Detecting reduction operations

I want to be able to detect reduction operations using a method
similar to that described here:

http://portal.acm.org/citation.cfm?id=237578.237581

(I am open to other suggestions if there is a better technique).

I am curious if anyone has done this with LLVM or if there are and
recommendations for where to start with my implementation. I am only
interested in identifying the reductions -- I will not need to do any
kind of transformation to exploit the parallelism. However, if this
sort of work might be useful to others, I can try to generalize the
interface based on any suggestions in case my work gets to the point
where it could be checked in.

Scott

To be more specific, it would be helpful to have some utilities for
finding dependencies (true, output, and anti-). Where is a good place
to start for this kind of analysis?

Thanks,
Scott

To be more specific, it would be helpful to have some utilities for
finding dependencies (true, output, and anti-). Where is a good place
to start for this kind of analysis?

Hi Scott,

Do you mean loop carried dependencies? There is some initial work on dependence analysis, but it is still pretty young. We also have support for dependence between memory operations that are not loop aware.

-Chris

Hi Scott,

Do you mean loop carried dependencies? There is some initial work on
dependence analysis, but it is still pretty young. We also have support for
dependence between memory operations that are not loop aware.

-Chris

I think the dependence analysis will have to be loop aware. For example:

bb:
        %indvar = phi i64 [ 0, %bb.nph ], [ %indvar.next, %bb ]
        %sum = phi i32 [ 0, %bb.nph ], [ %3, %bb ]
        %1 = getelementptr i32* %X, i64 %indvar
        %2 = load i32* %1, align 4
        %3 = add i32 %2, %sum
        %indvar.next = add i64 %indvar, 1
        %exitcond = icmp eq i64 %indvar.next, %tmp.
        br i1 %exitcond, label %bb2, label %bb

I would like to recognize that there is circular dependence (true and
anti-) between %3 and %sum and that the only operations that form this
dependence are associative+commutative (e.g. addition). In this
example, we can see that by just looking at the operands of the %sum
and %3 instructions. But things get more challenging when we toss in,
say, a constant scalar multiply into each iteration.
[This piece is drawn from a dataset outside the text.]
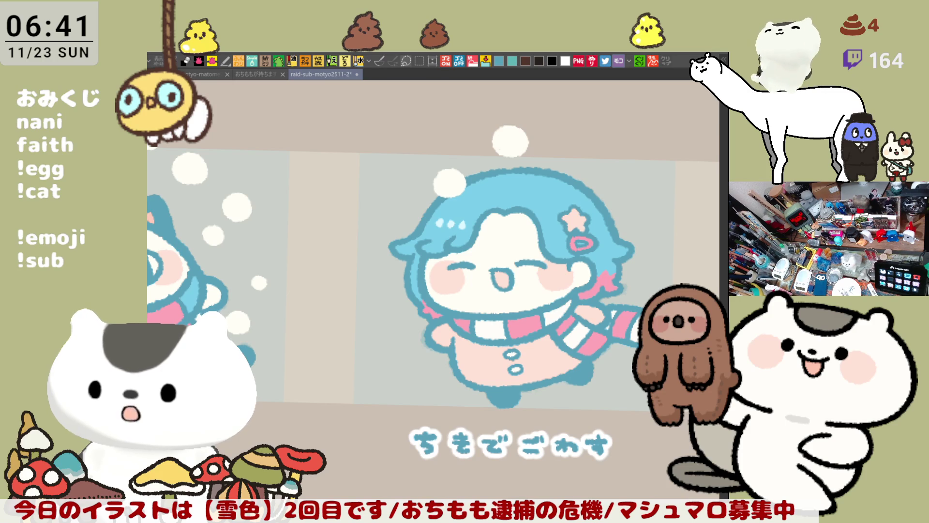
pyautogui.moveTo(577, 264); pyautogui.dragTo(560, 251)
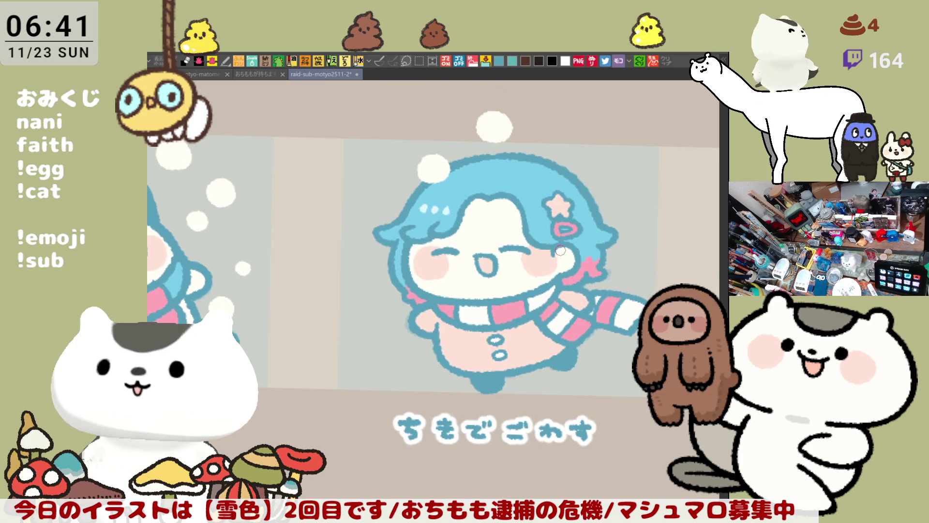
pyautogui.moveTo(578, 153); pyautogui.dragTo(575, 149)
Then the
dependencies have an intermediate operations between them:

bb:
        %indvar = phi i64 [ 0, %bb.nph ], [ %indvar.next, %bb ]
        %sum = phi i32 [ 0, %bb.nph ], [ %3, %bb ]
        %1 = getelementptr i32* %X, i64 %indvar
        %2 = load i32* %1, align 4
        %3 = mul i32 %2, 4
%3 = add i32 %2, %sum
        %indvar.next = add i64 %indvar, 1
        %exitcond = icmp eq i64 %indvar.next, %tmp.
        br i1 %exitcond, label %bb2, label %bb

1) %3 has a true dependency on %sum (this is trivial by just looking
at the operands of the add inst)
2) %sum has an anti

But things get more challenging when we toss in,
say, a constant scalar multiply into each iteration. Then the
dependencies have an intermediate operations between them:

bb:
       %indvar = phi i64 [ 0, %bb.nph ], [ %indvar.next, %bb ]
       %sum = phi i32 [ 0, %bb.nph ], [ %3, %bb ]
       %1 = getelementptr i32* %X, i64 %indvar
       %2 = load i32* %1, align 4
       %3 = mul i32 %2, 4
%3 = add i32 %2, %sum
       %indvar.next = add i64 %indvar, 1
       %exitcond = icmp eq i64 %indvar.next, %tmp.
       br i1 %exitcond, label %bb2, label %bb

1) %3 has a true dependency on %sum (this is trivial by just looking
at the operands of the add inst)
2) %sum has an anti

Whoops, ignore the second example.

Anyway, I clearly need to think this through a bit more. But it might
be helpful to start looking at the dependence analysis stuff that is
available. Memory dependence will not help in general I think because
the arithmetic could be all done in intermediate values.

Hi Scott,

Do you mean loop carried dependencies? There is some initial work on
dependence analysis, but it is still pretty young. We also have support for
dependence between memory operations that are not loop aware.

-Chris

I think the dependence analysis will have to be loop aware. For example:

Okay, so the short answer is that we don't have what you need out of the box.

The longer answer is that there are two completely different types of loop dependences: memory dependences (load/store dependencies) and SSA value dependences like you're talking about here.

If you want to detect simple reductions like this, just walk the SSA graph starting from the PHIs in the loop header. The code should look very similar to how LoopInfo identifies the canonical induction variable for a loop, it should not be difficult to write.

-Chris

ScalarEvolution is another place to look for examples. It discovers add
recurrences today and altering the analysis slightly to detect in-register
reductions shouldn't be hard to do.

                               -Dave